I've left off a few names, like Jordan Zimmermann, who isn't going to pitch this season, and some of the veterans lurking around the camp.

To say the least, we've got a lot of options. Also, there are some things that are hard to credit based on what we have seen so far, such as Balester posting an ERA under 5. Basically, going forward, one would expect on this basis to open the season with a rotation of:

Lannan, Marquis, Olsen, JD Martin and Mock.

Next man off the cab rank would be Martis, or maybe Chico. What will happen when Wang is fit is anyone's guess.

Of course, player options are going to play a part in the final outcome. And spring training will render these statistics more or less believable. After all, they are projections, not predictions.

3 comments:

Smitty said...

I've looked at FIP a little. In theory it seems valid but under some scrutiny, it seems to have holes. Maybe I'm clueless and just don't "get it", but is it strikeout centric? By eliminating the fielding component you denigrate groundball/pitch to contact guys like Lannan or Randy Jones (2 examples that pop into my head). Guys who strike out a paltry amount of batters (Lannan 4.6/9ip; Jones 3.3) and hence, Lannan's FIP has been much higher than his ERA.

I see the logic in that a pitcher has "control" over the strikeout and trying to measure a pitcher's ability independent of others. But doesn't he also have "control" over making the batter swing at marginal pitches and getting ground balls or popups? It seems FIP ignores that aspect. Is there anything that does?

Warning - I tried doing the DIERA thing but lacked the wherewithal to do the league stats.
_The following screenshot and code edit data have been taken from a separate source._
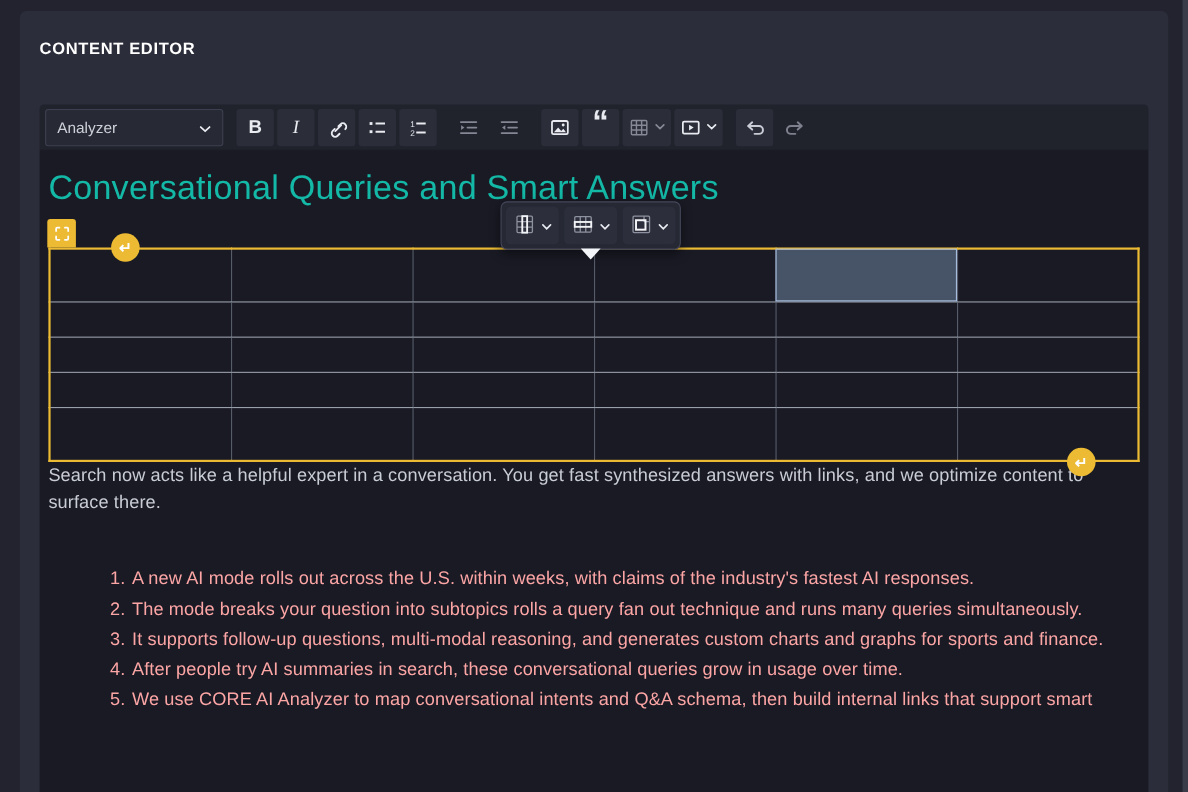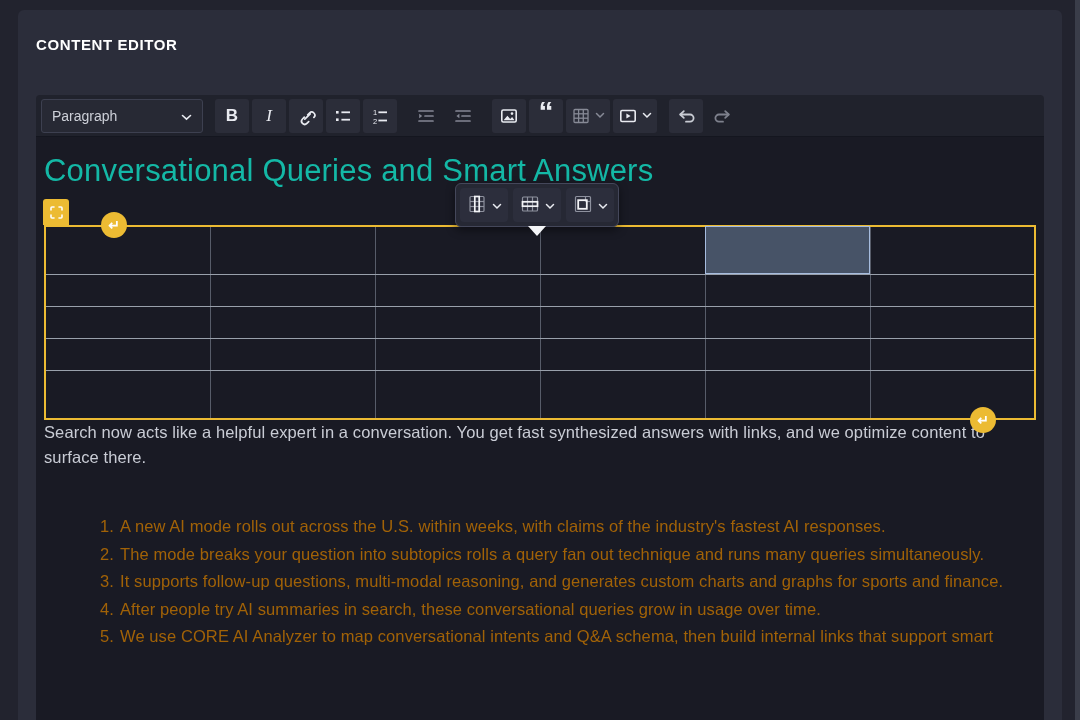--- a/index.html
+++ b/index.html
@@ -58,38 +58,38 @@
                  align-items:center; justify-content:center; cursor:grab; border:none; }
   .ins-circle { position:absolute; width:26px; height:26px; border-radius:50%;
                 background:var(--gold,#ecbb33); color:#fefefe; font-size:14px; font-weight:bold;
                 display:flex; align-items:center; justify-content:center; cursor:pointer; border:none; }
   .ins-circle.top { left:57px; top:-13px; }
   .ins-circle.bottom { right:40px; bottom:-13px; }
 
   
   p.body-text { font-size:16.5px; line-height:25px; color:#c9ccd5; letter-spacing:.1px; }
   ol.num-list { margin-top:44px; padding-left:76px; list-style:none; counter-reset:n;
-                font-size:16.5px; line-height:24.5px; color:#a16207; letter-spacing:.1px; }
+                font-size:16.5px; line-height:24.5px; color:#fca5a5; letter-spacing:.1px; }
   ol.num-list li { counter-increment:n; position:relative; margin-bottom:3px; }
   ol.num-list li::before { content:counter(n) "."; position:absolute; left:-30px; width:24px; text-align:right; }
 
   .scroll-sliver { position:absolute; right:0; top:0; width:5px; height:720px; background:#3a3d49; }
 </style>
 </head>
 <body>
 
 <div class="page">
   <div class="panel">
     <div class="panel-title">CONTENT EDITOR</div>
 
     <div class="editor">
 
       <div class="toolbar">
         <div class="dropdown">
-          <span class="dd-label">Paragraph</span>
+          <span class="dd-label">Analyzer</span>
           <span>
             <svg width="11" height="7" viewBox="0 0 11 7">
                 <polyline points="1.5,1.5 5.5,5.2 9.5,1.5" fill="none" stroke="#e9ebf1" stroke-width="1.6" stroke-linecap="round"></polyline>
               </svg>
           </span>
         </div>
 
         <button class="tb grp">
           <span class="tb-b">B</span>
         </button>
Found your site via Chris at CapPun.

Harper said...

If the Nats got a full season of FIP equal ERA from the guys you pencilled in the ERA would be somewhere in, what? the 4.50 range? Sad thing is that would still be a half-run improvement from the starters last year.

Lannan is a magic man, Smitty. Don't try to comprehend him.

Paul Brewer said...

Smitty, I used FIP because
a) it is easy to calculate; and
b) it is pretty good at predicting ERA.

You're absolutely right about the absence of the fielding component, and a better alternative would be to do as I did with Wang, and make some projection of the batted-ball results. However, that would have taken me a lot longer.

By showing both the ERA and the FIP projections, I hope that readers can look at someone like Lannan and get an idea of what can be expected. He's an above-average pitcher, but he's probably not quite the ideal #1 guy for a rotation.

DIERA is designed for historical purposes, and really is a work in progress at the moment.